P725 The common homozygous glutathione S-transferase Mu null genotype leads to higher 6-MMP levels in patients treated with azathioprine but not in those treated with 6-mercaptopurine
M. Broekman*1, M. Coenen2, C. van Marrewijk2, G. Wanten1, H. Roelofs1, L. Derijks3, S. Vermeulen2, 4, O. Klungel5, A. Verbeek4, P. Hooymans6, H. Scheffer2, H.-J. Guchelaar7, D. Wong6, D. de Jong1
1Radboud University Medical Centre, Department of Gastroenterology, Nijmegen, Netherlands, 2Radboud University Medical Centre, Department of Human Genetics, Nijmegen, Netherlands, 3Maxima Medical Centre Loc. Veldhoven, Department of Gastroenterology and Hepatology, Veldhoven, Netherlands, 4Radboud University Medical Centre, Radboud Institute for Health Sciences, Nijmegen, Netherlands, 5Utrecht University, Department of Pharmacoepidemiology and Clinical Pharmacotherapy, Utrecht, Netherlands, 6Zuyderland Medical Centre, Department of Clinical Pharmacy, Pharmacology and Toxicology, Sittard, Netherlands, 7Leiden University Medical Centre, Department of Clinical Pharmacy and Toxicology, Leiden, Netherlands
The conversion of azathioprine (AZA) to 6-mercaptopurine (6-MP) by cleavage of the 5-nitro-imidazole group is mainly (90%) regulated by the action of glutathione S-transferases (GST) and for 10% non-enzymatic.

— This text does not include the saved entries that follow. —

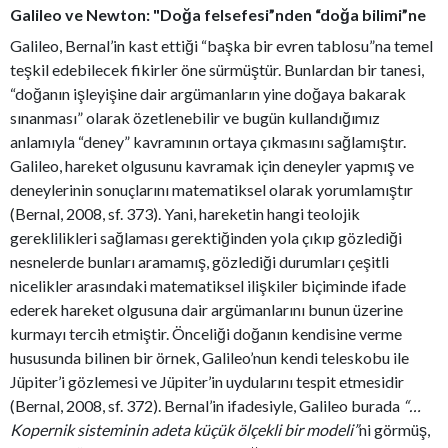
Galileo ve Newton: "Doğa felsefesi”nden “doğa bilimi”ne
Galileo, Bernal’in kast ettiği “başka bir evren tablosu”na temel
teşkil edebilecek fikirler öne sürmüştür. Bunlardan bir tanesi,
“doğanın işleyişine dair argümanların yine doğaya bakarak
sınanması” olarak özetlenebilir ve bugün kullandığımız
anlamıyla “deney” kavramının ortaya çıkmasını sağlamıştır.
Galileo, hareket olgusunu kavramak için deneyler yapmış ve
deneylerinin sonuçlarını matematiksel olarak yorumlamıştır
(Bernal, 2008, sf. 373). Yani, hareketin hangi teolojik
gereklilikleri sağlaması gerektiğinden yola çıkıp gözlediği
nesnelerde bunları aramamış, gözlediği durumları çeşitli
nicelikler arasındaki matematiksel ilişkiler biçiminde ifade
ederek hareket olgusuna dair argümanlarını bunun üzerine
kurmayı tercih etmiştir. Önceliği doğanın kendisine verme
hususunda bilinen bir örnek, Galileo’nun kendi teleskobu ile
Jüpiter’i gözlemesi ve Jüpiter’in uydularını tespit etmesidir
(Bernal, 2008, sf. 372). Bernal’in ifadesiyle, Galileo burada
“…
Kopernik sisteminin adeta küçük ölçekli bir modeli”
ni görmüş,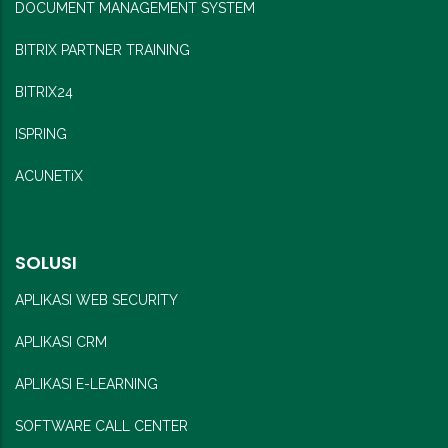
DOCUMENT MANAGEMENT SYSTEM
BITRIX PARTNER TRAINING
BITRIX24
ISPRING
ACUNETiX
SOLUSI
APLIKASI WEB SECURITY
APLIKASI CRM
APLIKASI E-LEARNING
SOFTWARE CALL CENTER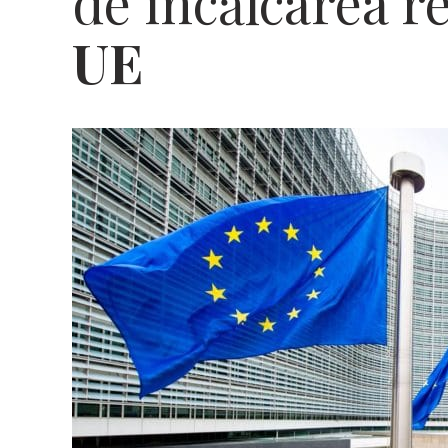
de încălcarea r
UE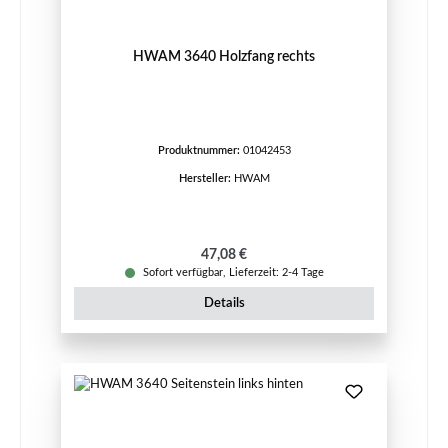
HWAM 3640 Holzfang rechts
Produktnummer:
01042453
Hersteller:
HWAM
Regulärer Preis:
47,08 €
Sofort verfügbar, Lieferzeit: 2-4 Tage
Details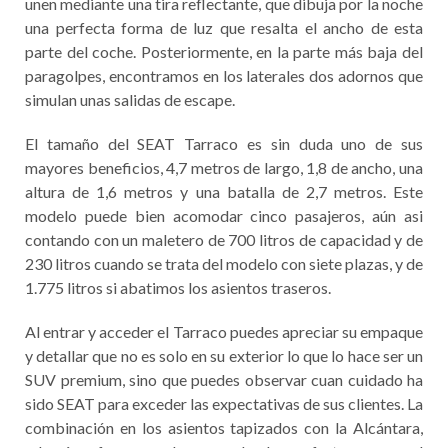
unen mediante una tira reflectante, que dibuja por la noche
una perfecta forma de luz que resalta el ancho de esta
parte del coche. Posteriormente, en la parte más baja del
paragolpes, encontramos en los laterales dos adornos que
simulan unas salidas de escape.
El tamaño del SEAT Tarraco es sin duda uno de sus
mayores beneficios, 4,7 metros de largo, 1,8 de ancho, una
altura de 1,6 metros y una batalla de 2,7 metros. Este
modelo puede bien acomodar cinco pasajeros, aún asi
contando con un maletero de 700 litros de capacidad y de
230 litros cuando se trata del modelo con siete plazas, y de
1.775 litros si abatimos los asientos traseros.
Al entrar y acceder el Tarraco puedes apreciar su empaque
y detallar que no es solo en su exterior lo que lo hace ser un
SUV premium, sino que puedes observar cuan cuidado ha
sido SEAT para exceder las expectativas de sus clientes. La
combinación en los asientos tapizados con la Alcántara,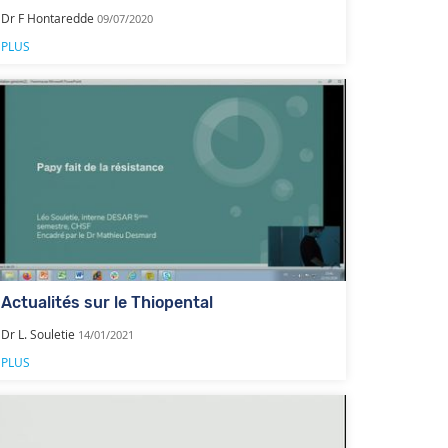
Dr F Hontaredde
09/07/2020
PLUS
Actualités sur le Thiopental
Dr L. Souletie
14/01/2021
PLUS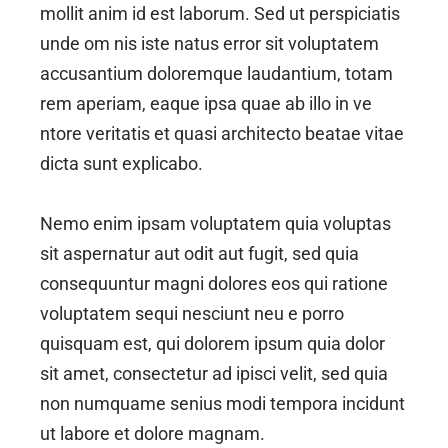
mollit anim id est laborum. Sed ut perspiciatis
unde om nis iste natus error sit voluptatem
accusantium doloremque laudantium, totam
rem aperiam, eaque ipsa quae ab illo in ve
ntore veritatis et quasi architecto beatae vitae
dicta sunt explicabo.
Nemo enim ipsam voluptatem quia voluptas
sit aspernatur aut odit aut fugit, sed quia
consequuntur magni dolores eos qui ratione
voluptatem sequi nesciunt neu e porro
quisquam est, qui dolorem ipsum quia dolor
sit amet, consectetur ad ipisci velit, sed quia
non numquame senius modi tempora incidunt
ut labore et dolore magnam.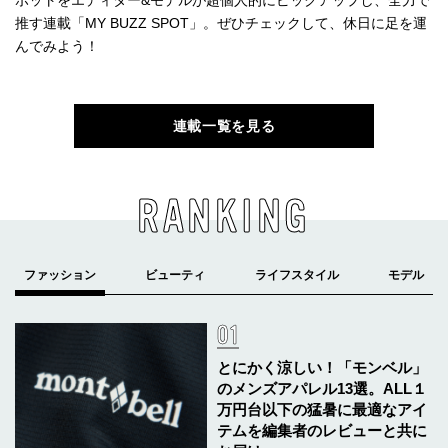
推す連載「MY BUZZ SPOT」。ぜひチェックして、休日に足を運
んでみよう！
連載一覧を見る
RANKING
とにかく涼しい！「モンベル」
のメンズアパレル13選。ALL１
万円台以下の猛暑に最適なアイ
テムを編集者のレビューと共に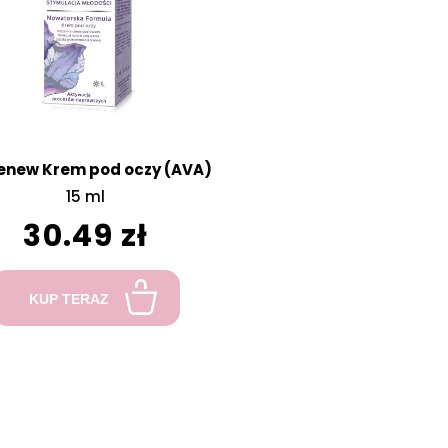
enew Krem pod oczy (AVA)
15 ml
30.49 zł
KUP TERAZ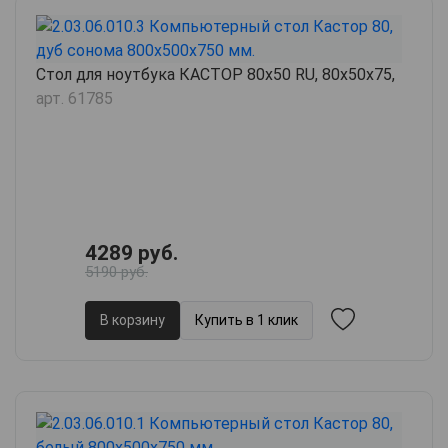
Стол для ноутбука КАСТОР 80х50 RU, 80х50х75,
арт. 61785
4289 руб.
5190 руб.
В корзину
Купить в 1 клик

Although GST Mu (GSTM1) plays a dominant role, approximately 50% of the population has a homozygous GSTM1 gene deletion (GSTM1 null genotype) leading to an absence of the enzyme. This consequently might limit the conversion of AZA to 6-MP. Our aim was to explore whether the GSTM1 null genotype indeed influences 6-methylmercaptopurine ribonucleotides (6-MMPR) and 6-thioguanine nucleotides (6-TGN) levels in patients treated with AZA, and not in 6-MP-treated individuals.

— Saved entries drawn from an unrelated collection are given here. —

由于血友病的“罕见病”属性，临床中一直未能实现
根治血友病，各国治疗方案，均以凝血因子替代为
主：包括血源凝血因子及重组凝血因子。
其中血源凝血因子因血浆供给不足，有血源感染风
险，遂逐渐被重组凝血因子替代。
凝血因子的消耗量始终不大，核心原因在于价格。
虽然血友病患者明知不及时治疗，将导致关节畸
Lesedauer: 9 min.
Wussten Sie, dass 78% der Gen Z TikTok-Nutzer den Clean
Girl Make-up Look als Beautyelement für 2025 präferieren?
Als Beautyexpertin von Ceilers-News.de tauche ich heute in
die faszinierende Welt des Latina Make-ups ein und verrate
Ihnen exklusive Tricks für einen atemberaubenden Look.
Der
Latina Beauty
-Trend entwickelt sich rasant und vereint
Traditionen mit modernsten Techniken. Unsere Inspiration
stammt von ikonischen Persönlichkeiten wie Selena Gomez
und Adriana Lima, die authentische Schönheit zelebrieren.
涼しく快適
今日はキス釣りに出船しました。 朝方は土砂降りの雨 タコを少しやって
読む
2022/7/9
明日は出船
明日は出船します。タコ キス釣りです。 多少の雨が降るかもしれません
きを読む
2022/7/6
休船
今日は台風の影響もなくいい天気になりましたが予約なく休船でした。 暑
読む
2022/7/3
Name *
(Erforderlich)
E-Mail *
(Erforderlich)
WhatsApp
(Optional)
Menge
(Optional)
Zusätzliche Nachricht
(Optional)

We analysed patients included in the TOPIC trial (‘Thiopurine response Optimization by Pharmacogenetic testing in IBD Clinics’). Per-protocol 6-MMPR and 6-TGN levels were assessed at week 8 in the first 377 of 796 randomised patients. For this study, we only included patients without dose adjustments before week 8 (n = 237) and excluded patients with a variant in *2, *3A, *3C of the thiopurine S-methyltransferase (TPMT gene (n = 38), leaving 199 patients for this analysis. Patients with a homozygous GSTM1 deletion were identified by melt curve analysis, performed in duplicate. Herewith, persons with the GSTM1 null genotype (gene deletion) can be distinguished from persons that are heterozygous or homozygous carriers of the gene. The influence of the GSTM1 null genotype on 6-MMPR and 6-TGN levels was analysed using the Mann–Whitney U test. Metabolites were measured in red blood cells (RBC) and values are presented as median (interquartile range) pmol/ 8x10(8).
Of the 199 patients, 126 were treated with AZA, and 73 with 6-MP. The frequency of the GSTM1 null genotype was 56% in AZA-users and 47% in 6-MP-users (p = 0.22). Both for AZA and for 6-MP no differences were seen in thiopurine dosage (mg/kg) and TPMT enzyme activity in patients with and without a GSTM1 null genotype. Patients with a GSTM1 null genotype treated with AZA had lower 6-MMPR levels compared with AZA-users without a GSTM1 null genotype, 2 239 (1 006–4 587) vs 4 371 (1 897–7 369); p < 0.01. In contrast, in patients treated with 6-MP, 6-MMPR levels were not different between patients with and without a GSTM1 null genotype, 6195 (1 551–10 712) vs 6544 (1 717–11 600); p = 0.84. No statistically significant differences were seen in 6-TGN levels in patients with and without a GSTM1 null genotype in both AZA-users 232 (185–315) vs 217 (171–305), as well as patients treated with 6-MP 282 (202–364) vs 267 (207–423).
Homozygous GSTM1 deletion leads to lower 6-MMPR levels in patients treated with AZA, but not in patients treated with 6-MP.